(Beginning of EXCERPTED DATA)

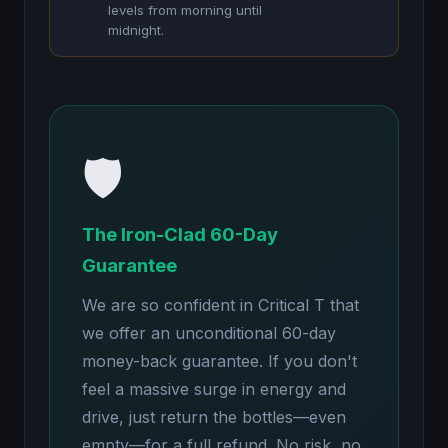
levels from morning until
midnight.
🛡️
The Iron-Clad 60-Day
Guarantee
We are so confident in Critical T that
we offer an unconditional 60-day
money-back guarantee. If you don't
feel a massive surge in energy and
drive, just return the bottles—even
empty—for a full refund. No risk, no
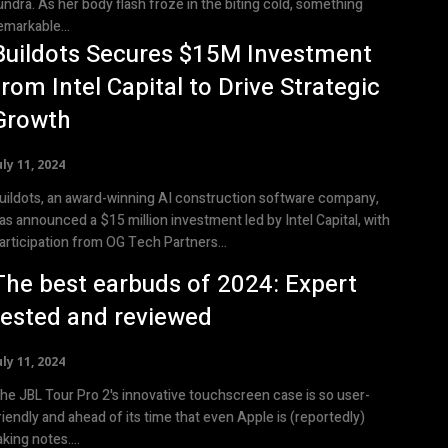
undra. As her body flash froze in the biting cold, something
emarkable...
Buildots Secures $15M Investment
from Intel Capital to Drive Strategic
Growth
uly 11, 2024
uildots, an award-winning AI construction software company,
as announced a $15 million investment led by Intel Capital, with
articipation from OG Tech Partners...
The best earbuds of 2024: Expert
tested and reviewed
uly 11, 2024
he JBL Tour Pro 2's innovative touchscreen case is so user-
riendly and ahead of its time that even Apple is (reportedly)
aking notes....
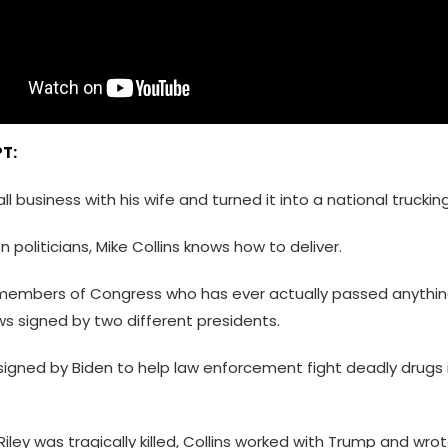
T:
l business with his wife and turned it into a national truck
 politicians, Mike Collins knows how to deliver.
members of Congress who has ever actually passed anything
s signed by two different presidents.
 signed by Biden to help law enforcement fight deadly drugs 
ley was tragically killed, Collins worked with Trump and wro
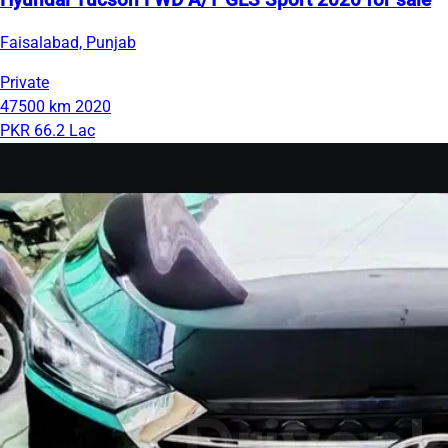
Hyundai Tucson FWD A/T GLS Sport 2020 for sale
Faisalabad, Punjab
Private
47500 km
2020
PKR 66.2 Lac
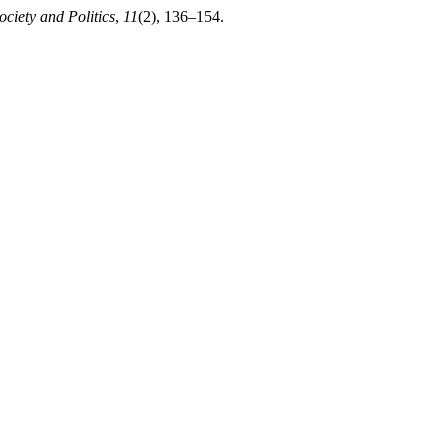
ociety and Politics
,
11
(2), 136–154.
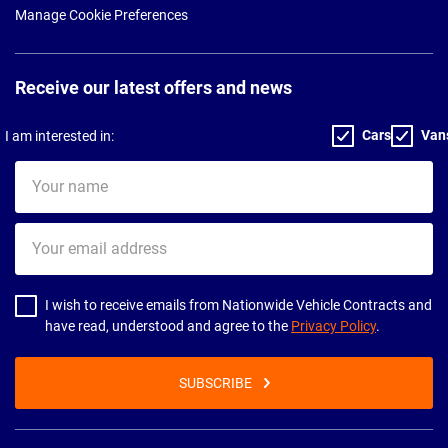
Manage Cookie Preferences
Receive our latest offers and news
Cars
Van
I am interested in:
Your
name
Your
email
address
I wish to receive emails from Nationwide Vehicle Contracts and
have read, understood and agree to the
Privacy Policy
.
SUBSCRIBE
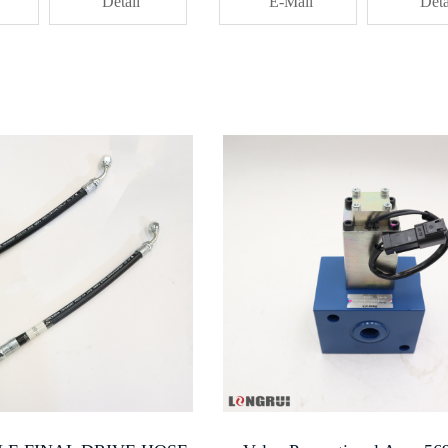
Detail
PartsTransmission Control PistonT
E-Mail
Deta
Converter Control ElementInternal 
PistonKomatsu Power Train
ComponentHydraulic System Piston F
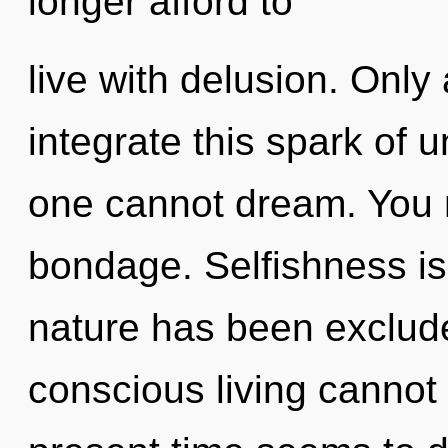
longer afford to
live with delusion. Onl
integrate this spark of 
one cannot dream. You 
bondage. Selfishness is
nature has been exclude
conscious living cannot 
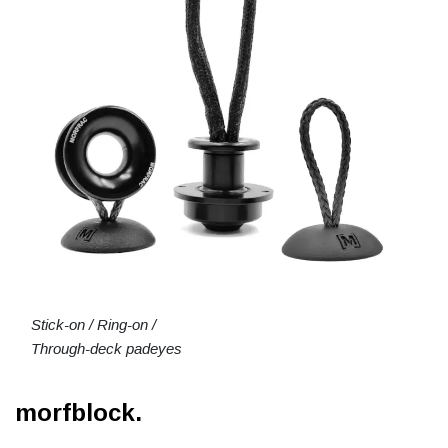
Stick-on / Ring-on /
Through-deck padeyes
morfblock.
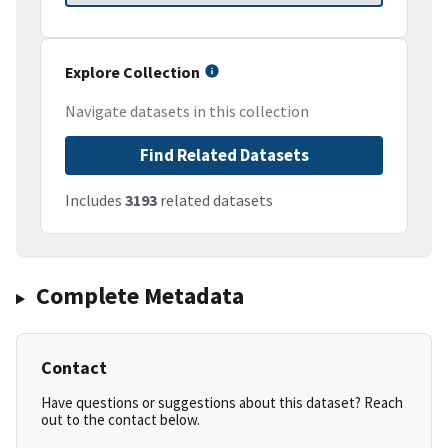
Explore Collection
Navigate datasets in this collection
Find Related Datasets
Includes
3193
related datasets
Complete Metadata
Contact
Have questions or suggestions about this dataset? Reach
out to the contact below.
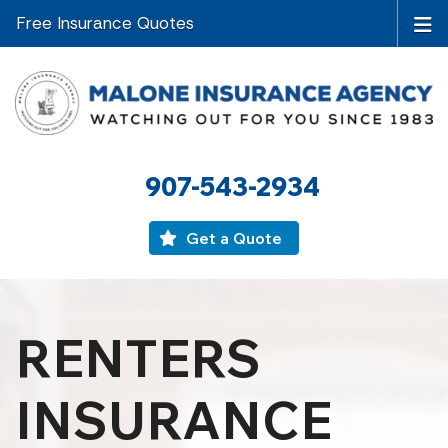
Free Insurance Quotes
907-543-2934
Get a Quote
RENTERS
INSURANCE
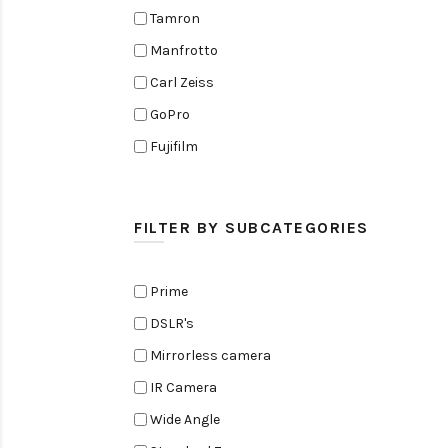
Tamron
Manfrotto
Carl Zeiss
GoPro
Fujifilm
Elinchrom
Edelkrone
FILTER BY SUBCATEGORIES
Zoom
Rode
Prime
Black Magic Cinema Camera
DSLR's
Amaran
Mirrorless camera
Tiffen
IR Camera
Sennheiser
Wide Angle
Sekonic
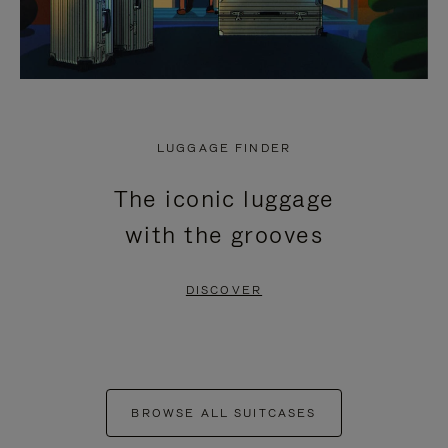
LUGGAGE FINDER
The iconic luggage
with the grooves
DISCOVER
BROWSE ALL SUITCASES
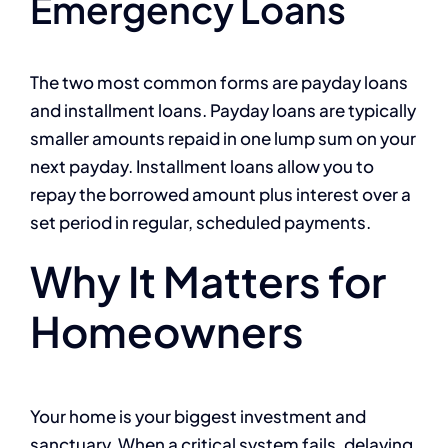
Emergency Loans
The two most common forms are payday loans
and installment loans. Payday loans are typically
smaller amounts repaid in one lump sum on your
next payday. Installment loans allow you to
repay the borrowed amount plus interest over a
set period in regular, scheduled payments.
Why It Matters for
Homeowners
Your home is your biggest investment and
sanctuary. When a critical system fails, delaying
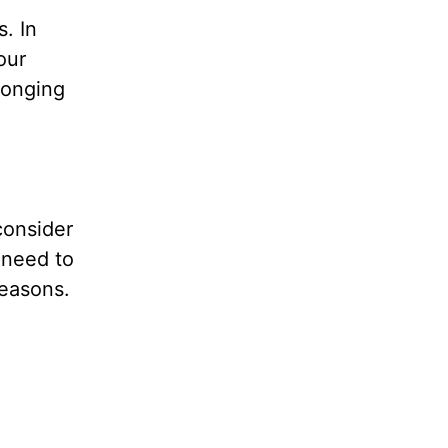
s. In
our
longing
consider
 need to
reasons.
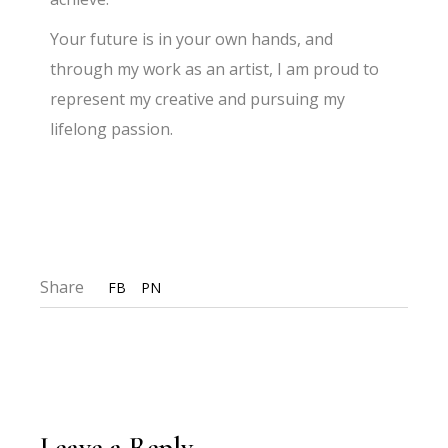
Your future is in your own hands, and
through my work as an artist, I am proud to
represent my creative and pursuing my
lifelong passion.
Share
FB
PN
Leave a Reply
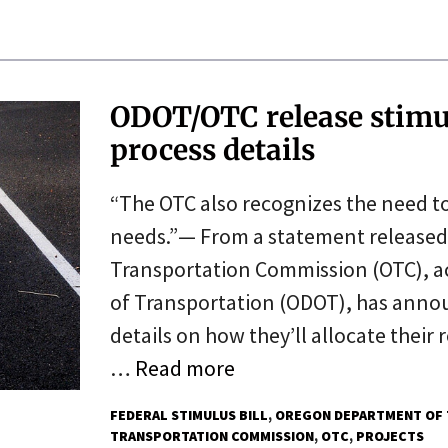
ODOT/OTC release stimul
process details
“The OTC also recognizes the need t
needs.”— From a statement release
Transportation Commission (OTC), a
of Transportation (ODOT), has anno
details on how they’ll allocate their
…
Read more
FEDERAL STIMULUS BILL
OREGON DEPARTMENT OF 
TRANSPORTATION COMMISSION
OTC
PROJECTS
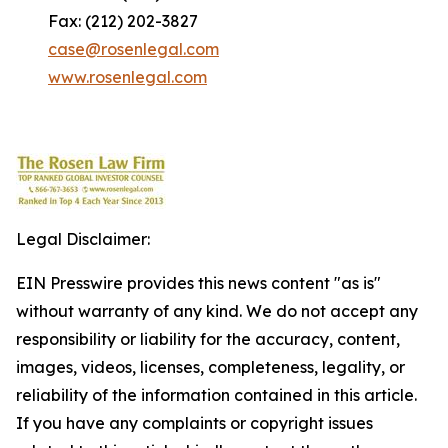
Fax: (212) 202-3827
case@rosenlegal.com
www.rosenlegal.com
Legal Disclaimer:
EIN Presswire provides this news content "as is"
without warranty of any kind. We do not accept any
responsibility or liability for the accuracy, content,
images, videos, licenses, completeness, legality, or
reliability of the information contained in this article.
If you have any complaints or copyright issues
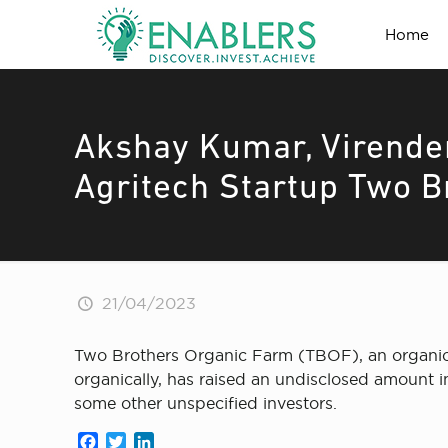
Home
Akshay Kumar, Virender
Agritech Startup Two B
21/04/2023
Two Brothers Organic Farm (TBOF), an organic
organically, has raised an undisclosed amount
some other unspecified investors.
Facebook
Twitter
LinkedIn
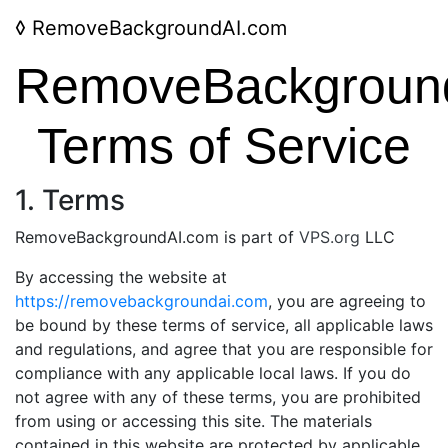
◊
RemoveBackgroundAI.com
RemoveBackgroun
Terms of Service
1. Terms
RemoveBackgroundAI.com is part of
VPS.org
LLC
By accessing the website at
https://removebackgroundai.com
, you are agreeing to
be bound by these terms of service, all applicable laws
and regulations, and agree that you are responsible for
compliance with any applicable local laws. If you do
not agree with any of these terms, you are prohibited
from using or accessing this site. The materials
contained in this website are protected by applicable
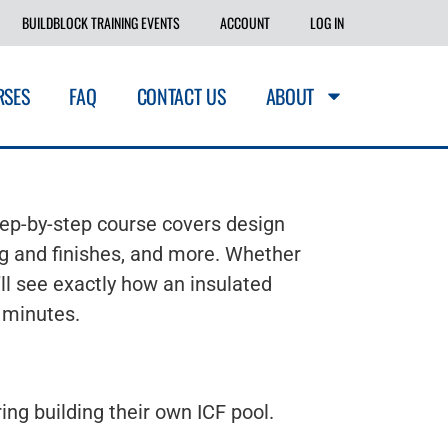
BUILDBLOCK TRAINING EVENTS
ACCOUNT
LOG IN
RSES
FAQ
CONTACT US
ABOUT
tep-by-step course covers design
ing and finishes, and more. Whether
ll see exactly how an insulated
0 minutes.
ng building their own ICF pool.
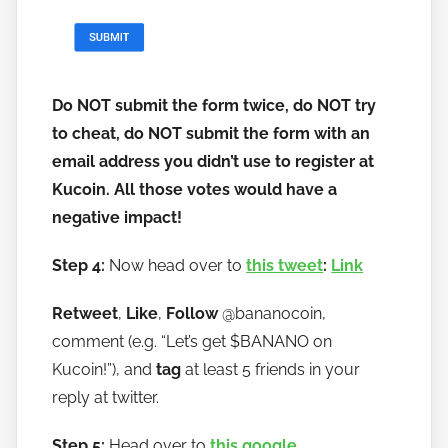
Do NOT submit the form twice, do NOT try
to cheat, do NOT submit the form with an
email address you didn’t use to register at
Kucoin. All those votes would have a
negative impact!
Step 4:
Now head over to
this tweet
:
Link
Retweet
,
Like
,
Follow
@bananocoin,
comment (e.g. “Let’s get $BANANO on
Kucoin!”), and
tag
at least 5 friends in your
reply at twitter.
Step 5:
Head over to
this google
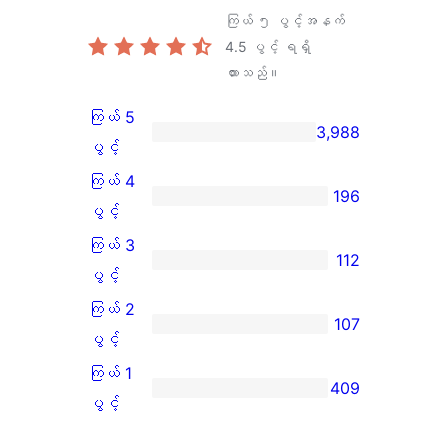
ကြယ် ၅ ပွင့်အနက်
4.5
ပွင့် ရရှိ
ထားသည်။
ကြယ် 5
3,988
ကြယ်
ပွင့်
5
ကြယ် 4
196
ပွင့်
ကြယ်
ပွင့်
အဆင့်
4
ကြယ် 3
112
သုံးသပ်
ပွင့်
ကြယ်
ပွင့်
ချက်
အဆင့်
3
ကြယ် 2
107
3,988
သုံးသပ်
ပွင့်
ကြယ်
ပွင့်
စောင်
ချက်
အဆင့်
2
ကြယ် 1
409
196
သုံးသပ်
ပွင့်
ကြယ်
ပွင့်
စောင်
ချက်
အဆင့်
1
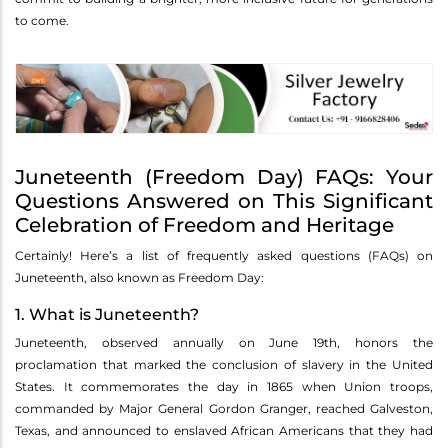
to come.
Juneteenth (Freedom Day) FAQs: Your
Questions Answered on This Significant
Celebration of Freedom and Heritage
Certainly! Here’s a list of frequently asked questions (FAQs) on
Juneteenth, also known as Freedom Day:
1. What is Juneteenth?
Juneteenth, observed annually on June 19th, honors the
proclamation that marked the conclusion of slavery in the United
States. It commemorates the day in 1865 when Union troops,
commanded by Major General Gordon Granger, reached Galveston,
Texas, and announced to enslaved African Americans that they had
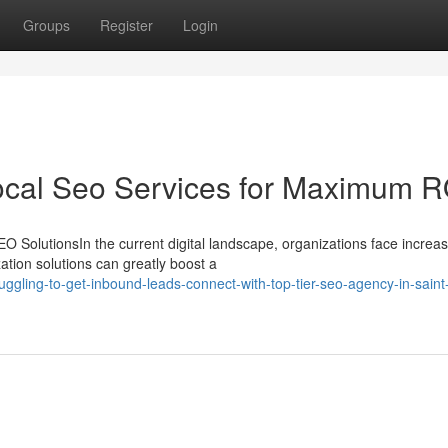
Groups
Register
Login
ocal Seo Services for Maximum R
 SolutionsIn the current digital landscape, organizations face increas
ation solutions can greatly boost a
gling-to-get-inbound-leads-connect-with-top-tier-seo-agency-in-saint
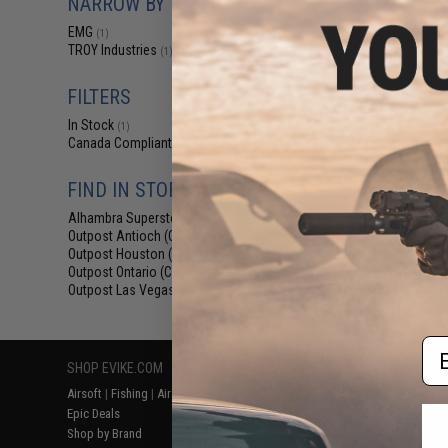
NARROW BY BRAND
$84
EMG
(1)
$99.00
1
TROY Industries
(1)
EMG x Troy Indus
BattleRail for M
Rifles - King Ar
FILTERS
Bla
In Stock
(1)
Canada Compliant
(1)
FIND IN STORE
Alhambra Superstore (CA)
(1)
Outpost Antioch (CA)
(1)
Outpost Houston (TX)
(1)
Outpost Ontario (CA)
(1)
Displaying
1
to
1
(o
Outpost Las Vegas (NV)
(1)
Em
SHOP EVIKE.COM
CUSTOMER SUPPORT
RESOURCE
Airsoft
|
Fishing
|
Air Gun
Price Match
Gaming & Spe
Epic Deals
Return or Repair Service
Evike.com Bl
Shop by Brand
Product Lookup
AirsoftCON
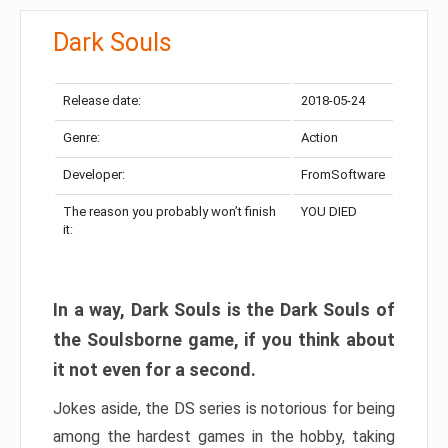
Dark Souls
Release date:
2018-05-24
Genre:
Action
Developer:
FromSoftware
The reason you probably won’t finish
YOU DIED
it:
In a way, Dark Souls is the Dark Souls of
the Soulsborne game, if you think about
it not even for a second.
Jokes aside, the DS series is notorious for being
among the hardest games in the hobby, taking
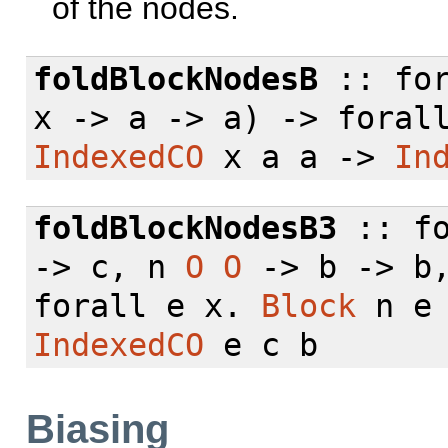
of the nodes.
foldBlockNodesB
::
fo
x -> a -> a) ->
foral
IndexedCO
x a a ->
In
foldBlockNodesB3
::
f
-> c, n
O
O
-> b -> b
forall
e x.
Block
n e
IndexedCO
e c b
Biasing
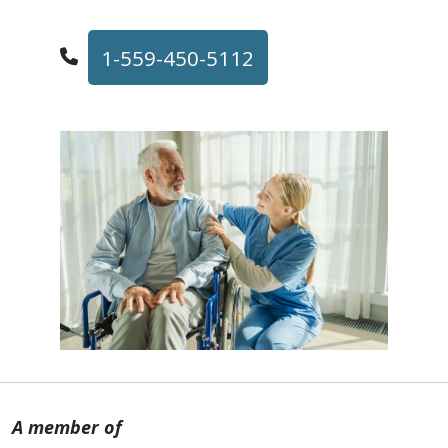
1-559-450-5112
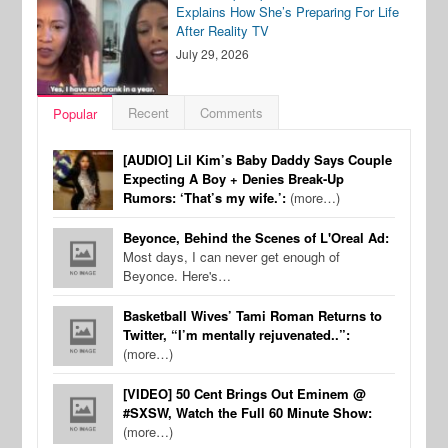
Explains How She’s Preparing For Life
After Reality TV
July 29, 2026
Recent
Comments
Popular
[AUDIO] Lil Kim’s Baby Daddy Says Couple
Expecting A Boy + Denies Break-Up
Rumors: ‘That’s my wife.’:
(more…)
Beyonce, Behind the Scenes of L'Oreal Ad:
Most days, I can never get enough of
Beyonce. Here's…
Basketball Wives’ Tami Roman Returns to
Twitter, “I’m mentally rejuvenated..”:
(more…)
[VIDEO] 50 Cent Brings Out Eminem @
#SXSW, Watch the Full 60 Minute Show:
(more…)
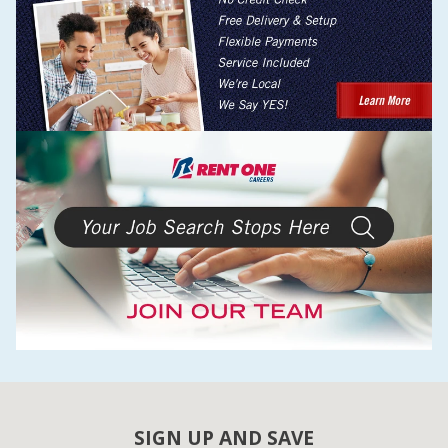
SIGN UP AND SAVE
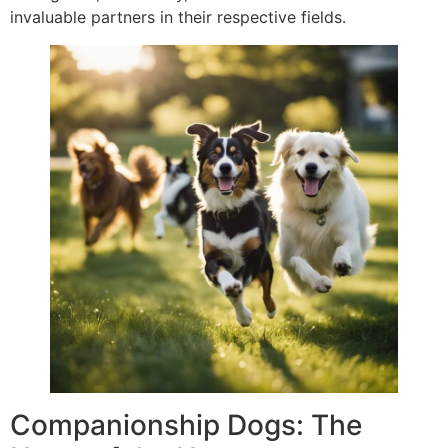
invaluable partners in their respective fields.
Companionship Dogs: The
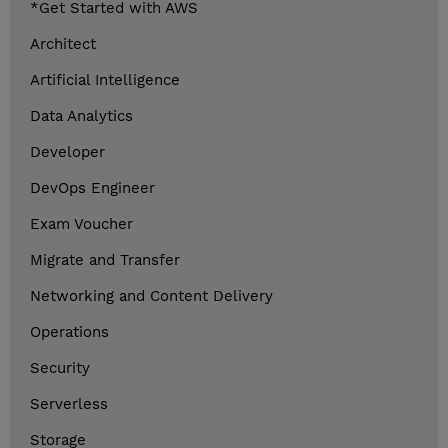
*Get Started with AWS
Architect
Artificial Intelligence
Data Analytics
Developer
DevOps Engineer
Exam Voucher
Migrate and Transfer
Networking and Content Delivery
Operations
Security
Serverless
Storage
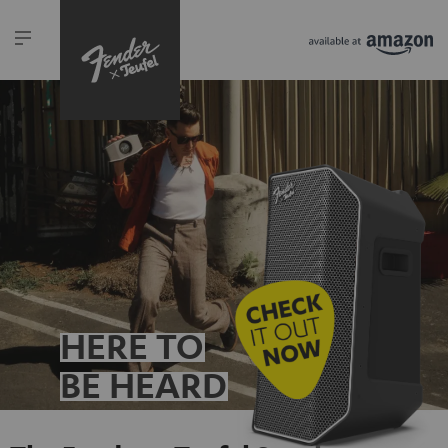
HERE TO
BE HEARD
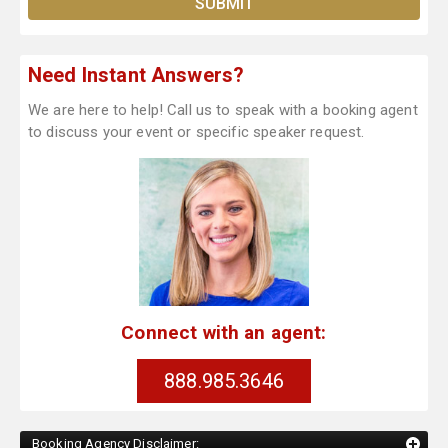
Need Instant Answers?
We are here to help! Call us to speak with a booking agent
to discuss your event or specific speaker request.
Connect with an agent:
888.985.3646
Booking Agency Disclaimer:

(End of EXCERPTED DATA)

▸ WHAT TO WORK ON
Give the number of lines in the records above that contain "Disclaimer", with no other words.

▸ RESULT OF THE TASK
2